The launch of INA, part of a reform package spearheaded by President Joko Widodo to stimulate foreign investment, it was seen as a way for major global institutions to access the potentially higher returns offered by Southeast Asia’s largest economy.

Its creation coincided with a investment boom in Indonesia, whose economy grew by 5.3 percent last year. From its huge reserves of nickel and cobalt – crucial materials for electric batteries – to sprawling infrastructure spending and a period of sustained political stability, more global investors see the country as an option for diversification.

Wirakusumah, who traveled to Australia this month to meet with local pension funds, said investors in his southern neighbor had previously ignored Indonesia and Southeast Asia. “Indonesia was not on the radar screen. . . and now we [go] there at their invitation and we have specific agreements that we want to talk about. They want to look at infrastructure, digital and the energy transition.”

In addition to other sovereign investors, the Jakarta-based fund has signed deals with BlackRock, Allianz and private equity groups. “Pension funds, sovereign wealth funds, insurance companies – all of them are attracting a lot of interest to us. We are also talking to private equity firms and other strategic groups,” Wirakusumah said.

Wirakusumah, who previously worked at Citigroup and headed Indonesia’s Bank Permata, admitted that investors are still wary of a “new market like Indonesia,” which is still seen by many as a riskier bet among emerging economies. INA reported a net profit of Rs 2.62 trillion ($176 million) in 2022. The fund holds cash and bonds as well as stakes in state-owned banks, and its investments to date include toll roads and local companies.

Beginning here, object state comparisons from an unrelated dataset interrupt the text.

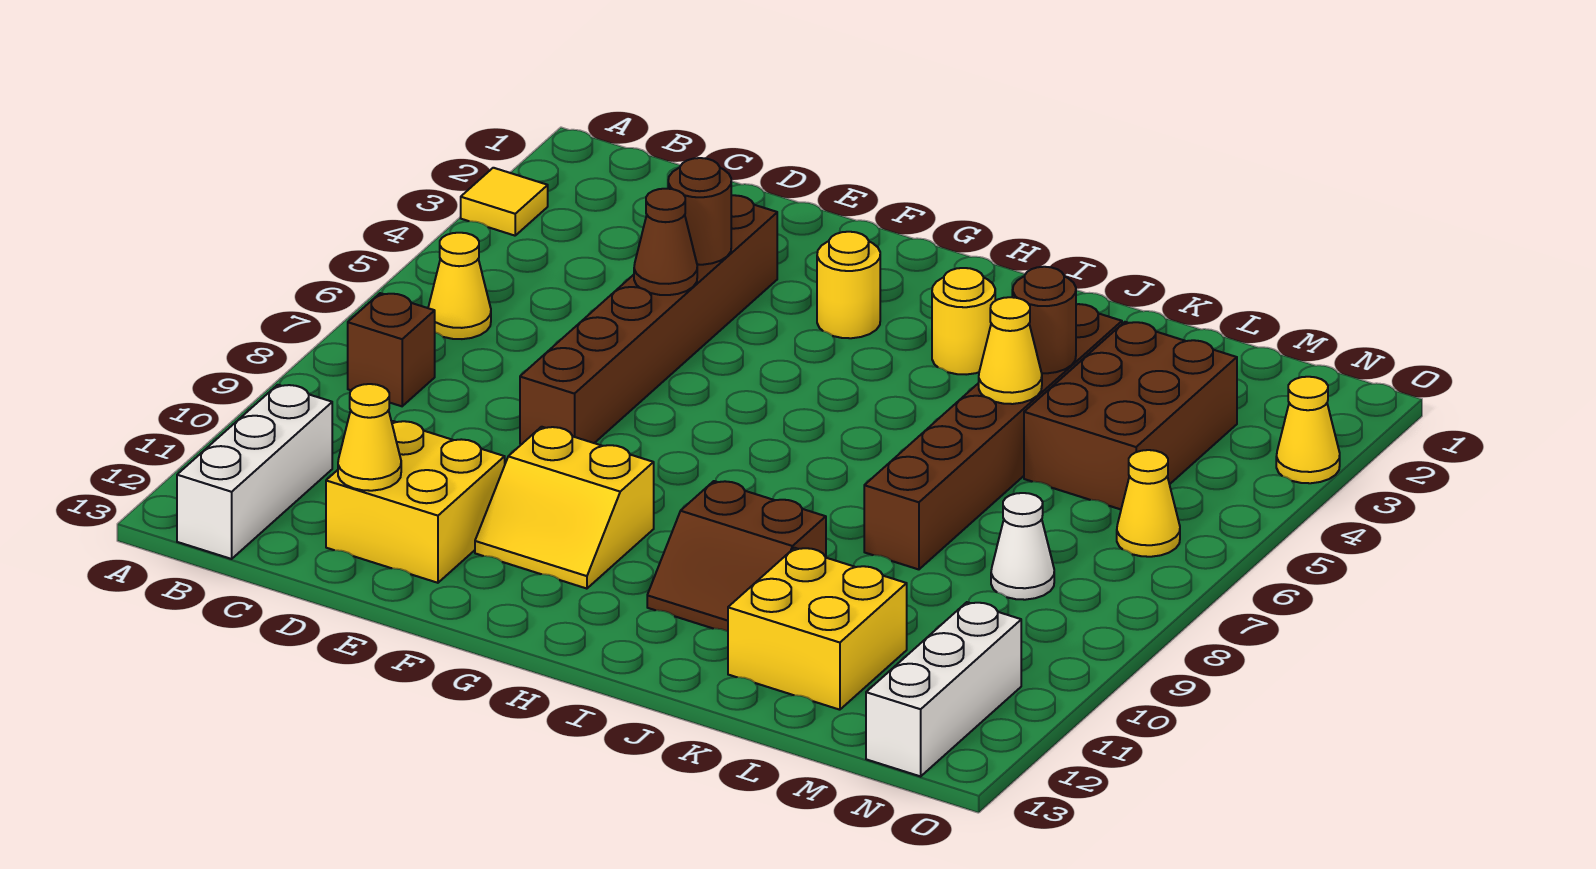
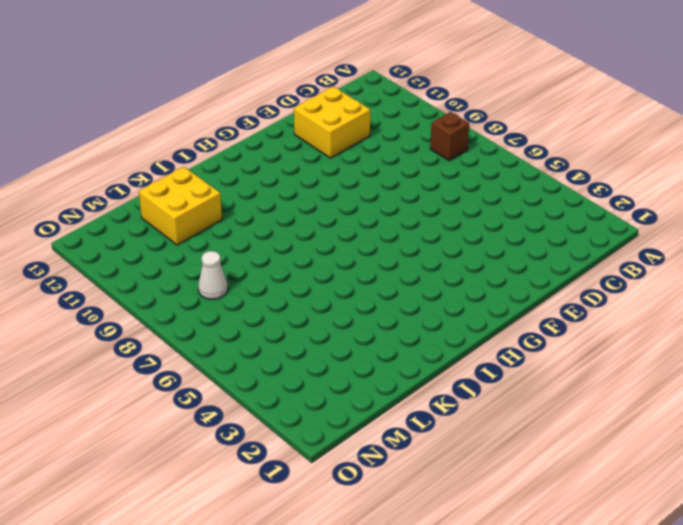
none -> yellow tile A3 level 1
none -> yellow cone B6 level 1
none -> white brick B11:B13 level 1

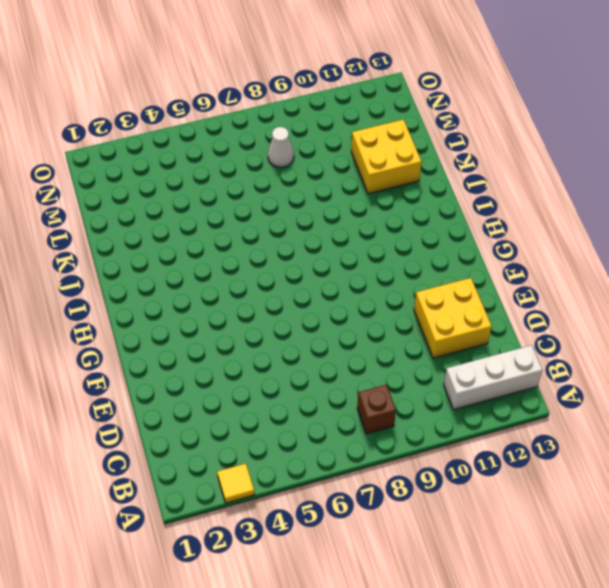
none -> yellow cone B6 level 1
none -> brown brick E3:E8 level 1
none -> yellow slope F10:G11 level 1 top 10

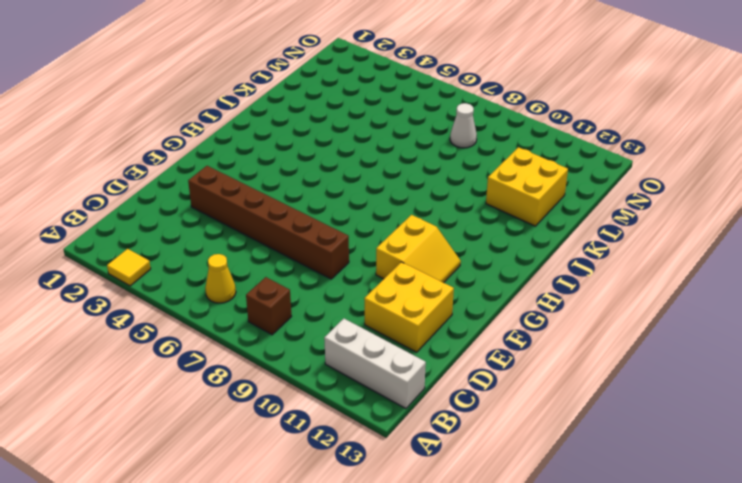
none -> yellow round brick G3 level 1
none -> yellow round brick I3 level 1
none -> brown slope I10:J11 level 1 top 10

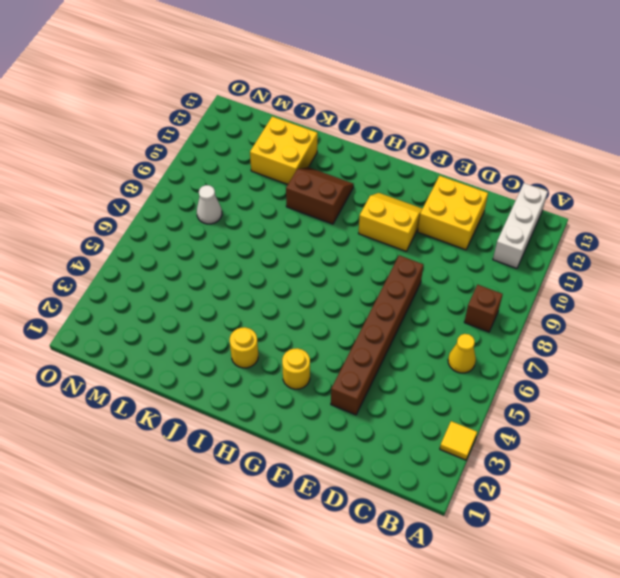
none -> brown brick K3:K8 level 1
none -> brown brick L3:M5 level 1
none -> yellow cone N6 level 1

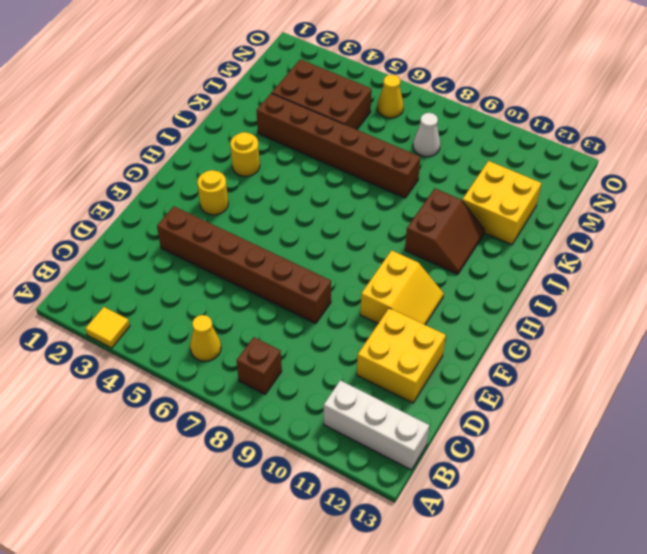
none -> white brick N11:N13 level 1
none -> yellow cone O3 level 1
none -> yellow cone D12 level 2

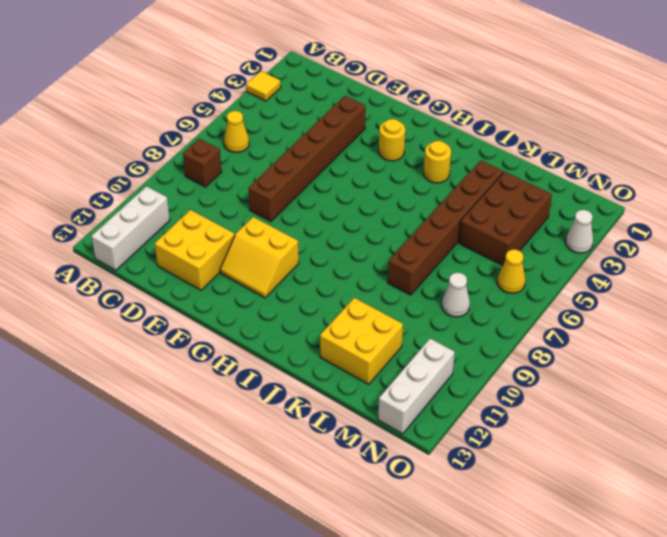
white cone O3 level 1 -> yellow cone O3 level 1
none -> brown slope I10:J11 level 1 top 10
none -> yellow cone D12 level 2
none -> brown round brick E4 level 2

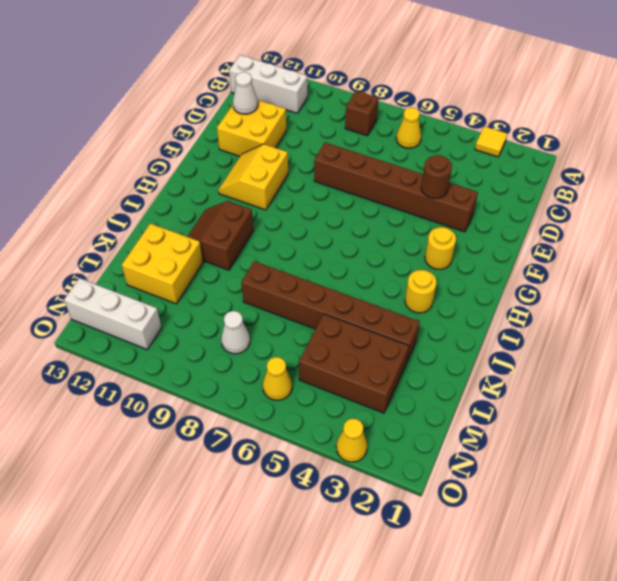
white cone D12 level 2 -> yellow cone D12 level 2
none -> brown cone E5 level 2
none -> brown round brick K4 level 2
none -> yellow cone K5 level 2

Caisse de dépôt et placement du Québec (CDPQ), Canada’s second largest public pension fund, has agreed to co-invest up to $3.75 billion in toll roads with INA alongside APG Asset Management, the largest pension fund of the Netherlands, and an Abu Dhabi Branch of the Investment Authority in 2021.

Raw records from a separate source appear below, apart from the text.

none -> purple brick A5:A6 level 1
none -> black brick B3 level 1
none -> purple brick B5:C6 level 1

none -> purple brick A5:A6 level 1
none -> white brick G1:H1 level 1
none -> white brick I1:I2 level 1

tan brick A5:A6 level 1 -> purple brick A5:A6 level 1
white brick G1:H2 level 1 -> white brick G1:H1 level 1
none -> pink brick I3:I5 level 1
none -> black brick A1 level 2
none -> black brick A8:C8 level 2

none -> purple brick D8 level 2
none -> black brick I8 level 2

“We have been very active in Indonesia. . . we looked at a number of things [including] opportunities in data, transportation and energy,” said Cyril Cabanes, managing director of infrastructure for Asia-Pacific at CDPQ.

In terms of assets under management and total commitments, the Jakarta fund ranked 42nd globally and 18th in Asia-Pacific for 2022, according to the Caproasia Institute.